Stem Cell Trial Tests Treatment for Often-Fatal COVID-19 Lung Damage

Researchers are studying whether cells drawn from deep inside our bones may hold hope for the sickest of COVID-19 patients who have severe lung injury called acute respiratory distress syndrome, or ARDS.

The clinical trial, led by Michael Matthay, MD, of UC San Francisco, is testing the effects of infusions of stem cells drawn from bone marrow in the hopes of finding a therapy for the deadly syndrome.

Michael Matthay portrait
Michael Matthay, MD

For a patient suffering from ARDS, “tiny air spaces in the lungs fill up with fluid and prevent normal oxygen uptake in the lungs,” said Michael Matthay, MD, professor of medicine at the UCSF School of Medicine. “That’s why the patient has respiratory failure. Usually these patients have to be intubated and treated with a mechanical ventilator.”

There is not currently any drug to treat ARDS, which has a mortality rate of 27 percent for mild cases and 45 percent for the most severe cases. An early study on COVID-19 patients with ARDS found that only about 25 percent survive, though that percentage may be as high as 40 percent, according to Matthay.

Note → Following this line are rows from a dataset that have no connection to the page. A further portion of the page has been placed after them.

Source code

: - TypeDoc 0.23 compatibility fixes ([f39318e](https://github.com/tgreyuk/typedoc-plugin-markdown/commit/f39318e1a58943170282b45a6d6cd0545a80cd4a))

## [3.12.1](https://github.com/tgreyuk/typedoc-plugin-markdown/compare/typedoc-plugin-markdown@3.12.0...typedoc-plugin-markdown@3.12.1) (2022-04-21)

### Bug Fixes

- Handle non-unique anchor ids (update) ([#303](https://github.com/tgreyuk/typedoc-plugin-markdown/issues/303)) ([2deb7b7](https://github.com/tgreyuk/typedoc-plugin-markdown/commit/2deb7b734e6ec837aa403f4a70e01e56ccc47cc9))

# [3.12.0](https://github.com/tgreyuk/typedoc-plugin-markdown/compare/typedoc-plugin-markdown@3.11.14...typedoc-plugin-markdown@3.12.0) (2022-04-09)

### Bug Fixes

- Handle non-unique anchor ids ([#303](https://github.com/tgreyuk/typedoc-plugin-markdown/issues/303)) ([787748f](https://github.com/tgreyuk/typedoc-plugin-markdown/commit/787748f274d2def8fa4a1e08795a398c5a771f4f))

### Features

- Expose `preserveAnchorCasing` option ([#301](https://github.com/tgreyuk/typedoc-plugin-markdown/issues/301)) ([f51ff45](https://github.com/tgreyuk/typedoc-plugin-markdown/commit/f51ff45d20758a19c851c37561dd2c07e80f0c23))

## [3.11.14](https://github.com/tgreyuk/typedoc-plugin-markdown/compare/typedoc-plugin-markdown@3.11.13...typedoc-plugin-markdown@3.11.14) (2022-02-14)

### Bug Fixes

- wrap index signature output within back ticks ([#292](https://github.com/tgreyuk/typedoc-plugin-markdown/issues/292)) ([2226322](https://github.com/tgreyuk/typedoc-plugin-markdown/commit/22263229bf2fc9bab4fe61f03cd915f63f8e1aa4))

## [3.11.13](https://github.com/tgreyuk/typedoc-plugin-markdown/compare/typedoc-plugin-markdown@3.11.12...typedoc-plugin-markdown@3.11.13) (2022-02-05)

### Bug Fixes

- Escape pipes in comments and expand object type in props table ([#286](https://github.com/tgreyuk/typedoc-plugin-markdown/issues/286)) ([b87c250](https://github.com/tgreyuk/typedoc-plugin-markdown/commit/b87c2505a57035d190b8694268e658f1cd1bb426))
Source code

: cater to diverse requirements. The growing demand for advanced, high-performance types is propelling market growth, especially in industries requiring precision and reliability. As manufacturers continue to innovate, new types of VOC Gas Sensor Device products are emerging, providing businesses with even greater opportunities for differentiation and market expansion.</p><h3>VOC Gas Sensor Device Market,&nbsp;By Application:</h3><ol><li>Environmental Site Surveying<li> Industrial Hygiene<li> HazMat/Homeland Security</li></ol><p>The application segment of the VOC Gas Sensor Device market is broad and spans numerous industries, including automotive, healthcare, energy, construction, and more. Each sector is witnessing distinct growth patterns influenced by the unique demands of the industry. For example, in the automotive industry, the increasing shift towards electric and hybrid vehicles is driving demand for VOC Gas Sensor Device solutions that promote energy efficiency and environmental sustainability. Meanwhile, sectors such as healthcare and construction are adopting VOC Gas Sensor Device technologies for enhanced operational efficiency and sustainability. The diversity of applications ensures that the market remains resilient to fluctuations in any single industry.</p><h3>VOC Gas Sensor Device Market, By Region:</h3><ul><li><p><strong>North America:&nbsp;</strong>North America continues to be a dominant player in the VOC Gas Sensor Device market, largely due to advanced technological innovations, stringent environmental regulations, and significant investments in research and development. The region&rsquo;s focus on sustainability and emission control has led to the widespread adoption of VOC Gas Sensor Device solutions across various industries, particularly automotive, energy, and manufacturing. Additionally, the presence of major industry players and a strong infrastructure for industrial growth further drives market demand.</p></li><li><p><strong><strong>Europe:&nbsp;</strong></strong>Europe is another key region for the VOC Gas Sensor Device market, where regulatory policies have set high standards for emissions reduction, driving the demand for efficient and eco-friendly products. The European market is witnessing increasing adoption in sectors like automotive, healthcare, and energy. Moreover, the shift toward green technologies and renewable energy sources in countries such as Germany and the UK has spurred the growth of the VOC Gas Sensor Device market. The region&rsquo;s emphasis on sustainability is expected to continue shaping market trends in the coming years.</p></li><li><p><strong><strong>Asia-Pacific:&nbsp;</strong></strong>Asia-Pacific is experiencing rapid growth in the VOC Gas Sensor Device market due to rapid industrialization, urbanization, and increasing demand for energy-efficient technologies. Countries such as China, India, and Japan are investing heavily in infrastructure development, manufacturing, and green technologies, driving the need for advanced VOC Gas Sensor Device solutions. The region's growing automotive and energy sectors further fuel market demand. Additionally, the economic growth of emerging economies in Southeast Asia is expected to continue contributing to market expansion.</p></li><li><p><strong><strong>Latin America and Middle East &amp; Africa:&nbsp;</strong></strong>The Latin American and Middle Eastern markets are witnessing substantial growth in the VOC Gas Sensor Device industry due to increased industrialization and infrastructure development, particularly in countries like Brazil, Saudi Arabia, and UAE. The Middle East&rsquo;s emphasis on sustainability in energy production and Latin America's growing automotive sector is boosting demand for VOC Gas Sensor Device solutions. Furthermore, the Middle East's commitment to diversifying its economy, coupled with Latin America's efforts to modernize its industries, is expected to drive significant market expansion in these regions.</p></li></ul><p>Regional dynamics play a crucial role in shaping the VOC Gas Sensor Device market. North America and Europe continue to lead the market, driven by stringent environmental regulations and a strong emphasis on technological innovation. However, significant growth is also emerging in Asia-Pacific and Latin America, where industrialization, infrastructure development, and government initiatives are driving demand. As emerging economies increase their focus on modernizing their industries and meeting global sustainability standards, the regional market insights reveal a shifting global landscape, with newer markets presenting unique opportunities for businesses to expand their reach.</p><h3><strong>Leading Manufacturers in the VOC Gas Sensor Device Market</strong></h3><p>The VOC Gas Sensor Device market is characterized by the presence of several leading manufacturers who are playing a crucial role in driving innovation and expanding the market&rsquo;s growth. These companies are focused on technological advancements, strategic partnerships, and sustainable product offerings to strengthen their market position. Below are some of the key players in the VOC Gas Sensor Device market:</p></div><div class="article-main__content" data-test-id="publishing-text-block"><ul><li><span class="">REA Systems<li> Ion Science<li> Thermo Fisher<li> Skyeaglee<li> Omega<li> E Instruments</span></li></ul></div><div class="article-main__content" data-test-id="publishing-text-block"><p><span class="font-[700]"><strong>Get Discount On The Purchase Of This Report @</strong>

Patients in a randomized double blind clinical trial are being given mesenchymal stem cells (MSCs) or placebo to test the effectiveness of the therapy. The trial – ongoing at UCSF, Zuckerberg San Francisco General Hospital, and soon to expand to UC Davis and four other sites in September – hopes to repair the severe and often fatal lung damage in people suffering from ARDS.

“It’s a very interesting possible therapy,” said Matthay. “We’re really in the early phases of understanding these cell-based therapies.”

Cells That Can Modulate Inflammation

MSCs are stromal cells found in bone marrow, play a key role in how our bodies make and repair skeletal tissues – things like bone and cartilage and support the cells in the bone marrow that produce red and white blood cells. Once researchers discovered that MSCs could modulate inflammation when transplanted into other people, they began exploring them as potential therapies for a range of diseases and traumas.

For example, MSCs are often used to stop graft versus host disease, which is when transplant patients from rejecting new organs or bone marrow. More recent studies have focused on an array of potential disease targets because MSCs “have properties that may be useful to treat a variety of human illnesses,” said Matthay. Those include autoimmune diseases like Crohn’s disease and multiple sclerosis, and severe, acute conditions like sepsis and ARDS.

ARDS can be caused by trauma, bacterial infection, or a viral infection like COVID-19. In an earlier trial, Matthay and his team showed that MSCs are be safe to use, and that they have promising benefits in treating patients with ARDS. But they do not know how effective the MSC infusions are, and if results vary depending on what caused ARDS in the first place. Would they work better in a patient whose ARDS was caused by trauma? Or maybe they work better in concert with antibiotics used to treat ARDS that was set off by a bacterial infection.

“ARDS is a syndrome of acute respiratory failure that we understand reasonably well, but there’s a lot of heterogeneity in terms of the different mechanisms of injury to the lung and also outcomes,” he said.

Study Turned to COVID-19 Post Outbreak

In this Phase 2 double blind clinical trial – being funded by the Department of Defense, the National Institutes of Health, and the California Institute of Regenerative Medicine – researchers are enrolling 120 ARDS patients. Enrollees are adult ICU patients who are on ventilators with excess fluid in their lungs, and no sign of heart failure as a primary cause of the respiratory failure.

Half of the patients will receive MSCs and half a placebo. As of late August, 28 patients were enrolled in the study, which will run until researchers reach 120 enrollees. The MSCs used in the study have been donated by young, healthy adults via an NIH-supported cell laboratory at the University of Minnesota.

When Matthay launched a new study in early January, he didn’t expect it be a COVID trial. That’s because COVID – as far as was known then – wasn’t in the U.S. But that’s exactly what it inadvertently became since many patients who met the ARDS study criteria were suffering the condition because of COVID-19.

“We started the study in January 2020, and then COVID-19 hit, so we have been enrolling patients over the last eight months,” he said. “Most of the patients we’ve enrolled in the trial have ended up having severe viral pneumonia from COVID.”

Based on these outcomes and further studies on MSCs, Matthay sees them as a possible route for cell-based therapy. Much like cancer treatment isn’t one approach but instead different therapies tailored to the type of cancer cells, use of something like MSCs could be perhaps tailored exactly to whatever specific kind of syndrome of respiratory failure.